*** Opening Selected excerpt ***
The only reason I see for this is it is a ploy to gdt him to lead them to Kamille.


----------



## scoobygirl (Oct 18, 2019)

This story is absolutely horrifying. I hope the FBI is brought in and they are under constant surveillance. I can’t imagine the level of depravity that would allow them to snatch a child in front of her family.


----------



## SoniT (Oct 18, 2019)

It's been days now. I really hope that this little girl is found safe and unharmed. This is reminding me of Maleah Davis and Relisha Rudd but I pray that the outcome is different.


----------



## LadyBugsy (Oct 18, 2019)

This case was just on Fox5 in Atlanta with new video showing two toddlers being lured away. The local Birmingham police are looking for volunteers for a grid search


----------



## SoniT (Oct 21, 2019)

I keep checking to see if there are any updates on this adorable little girl. She hasn't been found yet.


----------



## Jmartjrmd (Oct 22, 2019)

They found her body in a dumpster today.


----------



## SpiritJunkie (Oct 22, 2019)

https://www.al.com/news/2019/10/kamille-cupcake-mckinneys-body-believed-to-have-been-found.html


----------



## Jmartjrmd (Oct 22, 2019)

I'm so sad.  Monsters!  Evil monsters!  What could a 3 yo do for you sickos.


----------



## MrsMe (Oct 22, 2019)

This is heartbreaking. I scrolled down praying for a positive outcome  That poor angel did not deserve this!
These animals need to get prison justice because the death penalty would be too easy for them!


----------



## Laela (Oct 22, 2019)

I think you'r right with that haunch...they probably freed him to help them with the case..I'm feeling so disgusted right now...



Reinventing21 said:


> The only reason I see for this is it is a ploy to gdt him to lead them to Kamille.


----------



## Reinventing21 (Oct 22, 2019)

I am absolutely heartbroken. That beautiful little baby...This poor family... No words...

I had been holding my breath every time I entered this thread.

I want them to take down everyone involved


----------



## sheanu (Oct 23, 2019)

Smh I was really praying the outcome would be different. The world is such an ugly place.


----------



## AmethystLily (Oct 23, 2019)

Cases like this make me irrationally angry and paranoid. ALL the perps and accomplices involved deserve to be  for what they did to Kamille and all the other children they've hurt!!! (Since I don't want to be banned, I'll let y'all fill in the blanks in place of the emojis).
RIP little angel.


----------



## NijaG (Oct 23, 2019)

May her soul RIP.

The ugliness and darkness seems to be rising in the world. Read an article about the sharp rise of child (babies to 5) molestation/abuse due to increasing demand of child pedophiles who buy pics and videos from the dark web using bitcoins.

I wish there was instant death penalty for these types of crimes.


----------



## SoniT (Oct 23, 2019)
*** Closing Selected excerpt ***
Copy the forum thread word for word, from "## AmethystLily (Oct" up to and including "NijaG (Oct 23, 2019)".
*** Opening Data under study ***
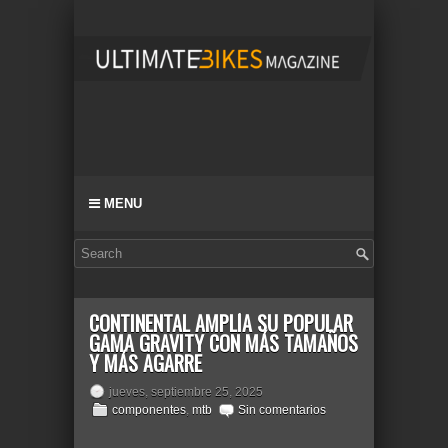
MENU
CONTINENTAL AMPLÍA SU POPULAR
GAMA GRAVITY CON MÁS TAMAÑOS
Y MÁS AGARRE
jueves, septiembre 25, 2025
componentes
,
mtb
Sin comentarios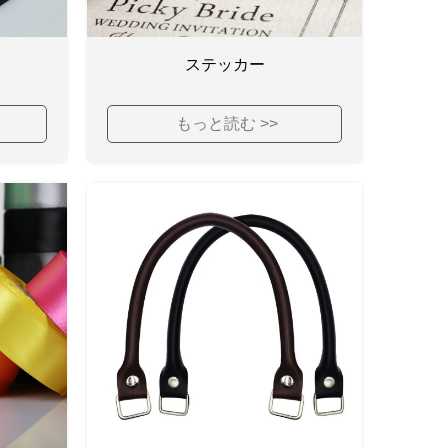
ステッカー
もっと読む >>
*** Closing Data under study ***
> [Output]
## AmethystLily (Oct 23, 2019)

Cases like this make me irrationally angry and paranoid. ALL the perps and accomplices involved deserve to be  for what they did to Kamille and all the other children they've hurt!!! (Since I don't want to be banned, I'll let y'all fill in the blanks in place of the emojis).
RIP little angel.


----------



## NijaG (Oct 23, 2019)